* STATED PROBLEM
Repeat the news report below on the Supreme Court's citizenship ruling word for word, from start to finish.

* EXTRACT PROVIDED
┏━━

Friday, Mar. 01, 1963

Citizenship & Other Cases

Under a U.S. law a citizen who goes or stays abroad in wartime to avoid military service has been subject to loss of citizenship. Last week the Supreme Court struck down that law. It was the first time in five years that the court had declared an act of Congress unconstitutional.

The ruling covered two separate cases. One man, Francisco Mendoza-Martinez, born in the U.S. of Mexican parents, by his own admission went to Mexico during World War II to escape the draft. The other man, Joseph Henry Cort, born in the U.S. and now resident in Communist Czechoslovakia, remained in England during the Korean war, failing to answer communications from his draft board.

The Supreme Court's majority opinion, written by Justice Arthur Goldberg, the court's newest member, argued that under the Fifth and Sixth amendments "punishment cannot be imposed without a prior criminal trial and all its incidents, including indictment, notice, confrontation, jury trial, assistance of counsel, and compulsory process for obtaining witnesses." Even in wartime, Goldberg argued, Congressional powers "are subject to the constitutional requirements of due process."

┗━━

* STORED DATA
┏━━

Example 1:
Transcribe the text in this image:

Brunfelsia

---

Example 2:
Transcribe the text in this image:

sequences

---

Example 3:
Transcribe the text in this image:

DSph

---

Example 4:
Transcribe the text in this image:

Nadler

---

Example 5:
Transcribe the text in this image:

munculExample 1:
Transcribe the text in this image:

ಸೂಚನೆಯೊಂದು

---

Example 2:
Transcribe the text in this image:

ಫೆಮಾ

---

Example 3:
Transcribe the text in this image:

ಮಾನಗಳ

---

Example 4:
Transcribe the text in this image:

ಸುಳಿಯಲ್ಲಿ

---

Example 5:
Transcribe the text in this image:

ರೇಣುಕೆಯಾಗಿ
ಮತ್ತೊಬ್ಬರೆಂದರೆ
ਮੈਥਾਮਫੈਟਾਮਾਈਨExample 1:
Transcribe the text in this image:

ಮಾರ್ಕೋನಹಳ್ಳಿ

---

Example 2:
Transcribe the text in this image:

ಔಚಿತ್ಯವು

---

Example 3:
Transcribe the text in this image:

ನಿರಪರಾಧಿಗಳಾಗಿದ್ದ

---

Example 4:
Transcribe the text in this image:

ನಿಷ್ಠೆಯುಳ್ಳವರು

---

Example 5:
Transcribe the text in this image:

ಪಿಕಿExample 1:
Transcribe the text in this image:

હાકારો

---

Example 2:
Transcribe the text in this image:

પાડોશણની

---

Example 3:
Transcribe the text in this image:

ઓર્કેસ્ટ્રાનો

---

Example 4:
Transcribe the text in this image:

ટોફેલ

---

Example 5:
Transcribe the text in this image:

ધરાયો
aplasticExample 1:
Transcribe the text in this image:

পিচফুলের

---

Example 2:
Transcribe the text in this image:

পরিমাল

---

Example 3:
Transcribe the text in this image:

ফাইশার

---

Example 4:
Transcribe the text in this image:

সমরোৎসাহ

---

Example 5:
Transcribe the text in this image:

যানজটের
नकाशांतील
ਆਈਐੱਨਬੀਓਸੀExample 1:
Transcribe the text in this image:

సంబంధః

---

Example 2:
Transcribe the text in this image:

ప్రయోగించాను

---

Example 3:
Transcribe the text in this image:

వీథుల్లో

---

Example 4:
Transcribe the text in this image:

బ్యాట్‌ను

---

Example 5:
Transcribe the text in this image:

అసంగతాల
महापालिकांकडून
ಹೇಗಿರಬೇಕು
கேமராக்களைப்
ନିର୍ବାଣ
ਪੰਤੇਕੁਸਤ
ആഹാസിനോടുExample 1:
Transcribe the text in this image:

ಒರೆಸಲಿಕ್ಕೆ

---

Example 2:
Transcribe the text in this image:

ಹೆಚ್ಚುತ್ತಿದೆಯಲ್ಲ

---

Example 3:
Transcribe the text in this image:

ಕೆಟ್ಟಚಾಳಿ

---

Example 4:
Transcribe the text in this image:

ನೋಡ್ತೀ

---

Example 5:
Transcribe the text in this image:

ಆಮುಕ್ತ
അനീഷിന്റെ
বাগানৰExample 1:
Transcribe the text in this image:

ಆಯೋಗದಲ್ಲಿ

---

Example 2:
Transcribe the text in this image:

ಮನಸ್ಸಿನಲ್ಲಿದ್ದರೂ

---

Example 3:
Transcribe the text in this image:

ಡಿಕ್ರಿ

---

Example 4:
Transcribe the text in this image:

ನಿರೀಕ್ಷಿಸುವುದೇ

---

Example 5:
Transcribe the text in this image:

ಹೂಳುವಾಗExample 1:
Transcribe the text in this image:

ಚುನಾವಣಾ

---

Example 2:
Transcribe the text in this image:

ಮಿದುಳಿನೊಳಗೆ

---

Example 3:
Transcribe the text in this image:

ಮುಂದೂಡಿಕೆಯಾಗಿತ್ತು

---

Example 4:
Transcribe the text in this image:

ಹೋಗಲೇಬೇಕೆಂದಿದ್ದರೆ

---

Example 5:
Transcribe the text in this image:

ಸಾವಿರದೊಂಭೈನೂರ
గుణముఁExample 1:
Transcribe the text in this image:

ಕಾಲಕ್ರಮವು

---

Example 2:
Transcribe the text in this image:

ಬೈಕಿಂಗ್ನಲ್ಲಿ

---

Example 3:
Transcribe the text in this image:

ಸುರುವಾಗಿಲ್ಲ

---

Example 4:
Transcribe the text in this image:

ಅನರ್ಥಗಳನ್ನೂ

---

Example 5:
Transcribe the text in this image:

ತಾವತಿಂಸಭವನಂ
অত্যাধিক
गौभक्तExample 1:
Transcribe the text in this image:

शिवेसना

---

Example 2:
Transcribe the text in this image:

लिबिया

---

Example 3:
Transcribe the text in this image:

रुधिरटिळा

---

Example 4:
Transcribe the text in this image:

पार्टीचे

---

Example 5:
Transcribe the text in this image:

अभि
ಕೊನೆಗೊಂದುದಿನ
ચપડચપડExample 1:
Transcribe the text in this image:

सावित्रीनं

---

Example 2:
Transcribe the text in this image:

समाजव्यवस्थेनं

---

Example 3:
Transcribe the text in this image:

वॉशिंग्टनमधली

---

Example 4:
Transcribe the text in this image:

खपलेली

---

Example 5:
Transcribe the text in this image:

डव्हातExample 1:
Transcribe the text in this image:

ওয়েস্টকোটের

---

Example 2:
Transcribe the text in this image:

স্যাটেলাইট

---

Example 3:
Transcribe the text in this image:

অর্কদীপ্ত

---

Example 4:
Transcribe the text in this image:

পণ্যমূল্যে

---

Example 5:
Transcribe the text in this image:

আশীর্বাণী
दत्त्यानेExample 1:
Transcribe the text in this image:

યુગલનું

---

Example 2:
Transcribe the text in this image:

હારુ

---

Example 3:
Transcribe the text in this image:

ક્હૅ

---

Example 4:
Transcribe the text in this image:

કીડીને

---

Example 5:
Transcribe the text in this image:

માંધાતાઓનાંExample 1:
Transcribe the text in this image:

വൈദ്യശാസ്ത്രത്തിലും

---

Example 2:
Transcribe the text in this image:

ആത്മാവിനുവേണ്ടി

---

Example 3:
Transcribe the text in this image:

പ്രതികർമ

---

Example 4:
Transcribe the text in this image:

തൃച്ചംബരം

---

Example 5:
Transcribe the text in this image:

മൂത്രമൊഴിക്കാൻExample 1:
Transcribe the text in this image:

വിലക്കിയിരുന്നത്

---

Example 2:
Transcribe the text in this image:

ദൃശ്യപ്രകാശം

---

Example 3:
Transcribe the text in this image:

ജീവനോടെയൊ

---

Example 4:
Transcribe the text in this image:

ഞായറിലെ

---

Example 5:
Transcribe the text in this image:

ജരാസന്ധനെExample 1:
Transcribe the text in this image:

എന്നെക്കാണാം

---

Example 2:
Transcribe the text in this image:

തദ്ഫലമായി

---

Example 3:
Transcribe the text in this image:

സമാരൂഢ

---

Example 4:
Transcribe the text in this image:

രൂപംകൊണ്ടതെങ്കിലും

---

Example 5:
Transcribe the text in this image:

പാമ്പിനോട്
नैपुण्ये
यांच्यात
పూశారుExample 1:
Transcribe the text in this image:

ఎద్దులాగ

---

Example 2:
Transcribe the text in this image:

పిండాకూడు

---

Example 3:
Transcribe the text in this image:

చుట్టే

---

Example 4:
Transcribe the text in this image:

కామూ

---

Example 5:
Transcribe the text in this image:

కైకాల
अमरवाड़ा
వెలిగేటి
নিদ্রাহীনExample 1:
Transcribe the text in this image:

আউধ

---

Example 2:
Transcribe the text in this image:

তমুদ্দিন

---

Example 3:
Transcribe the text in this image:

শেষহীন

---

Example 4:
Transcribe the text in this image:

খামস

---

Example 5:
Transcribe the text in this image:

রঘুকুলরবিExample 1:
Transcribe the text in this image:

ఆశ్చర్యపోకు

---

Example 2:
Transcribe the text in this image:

┗━━

* EXERCISE RESPONSE
Friday, Mar. 01, 1963

Citizenship & Other Cases

Under a U.S. law a citizen who goes or stays abroad in wartime to avoid military service has been subject to loss of citizenship. Last week the Supreme Court struck down that law. It was the first time in five years that the court had declared an act of Congress unconstitutional.

The ruling covered two separate cases. One man, Francisco Mendoza-Martinez, born in the U.S. of Mexican parents, by his own admission went to Mexico during World War II to escape the draft. The other man, Joseph Henry Cort, born in the U.S. and now resident in Communist Czechoslovakia, remained in England during the Korean war, failing to answer communications from his draft board.

The Supreme Court's majority opinion, written by Justice Arthur Goldberg, the court's newest member, argued that under the Fifth and Sixth amendments "punishment cannot be imposed without a prior criminal trial and all its incidents, including indictment, notice, confrontation, jury trial, assistance of counsel, and compulsory process for obtaining witnesses." Even in wartime, Goldberg argued, Congressional powers "are subject to the constitutional requirements of due process."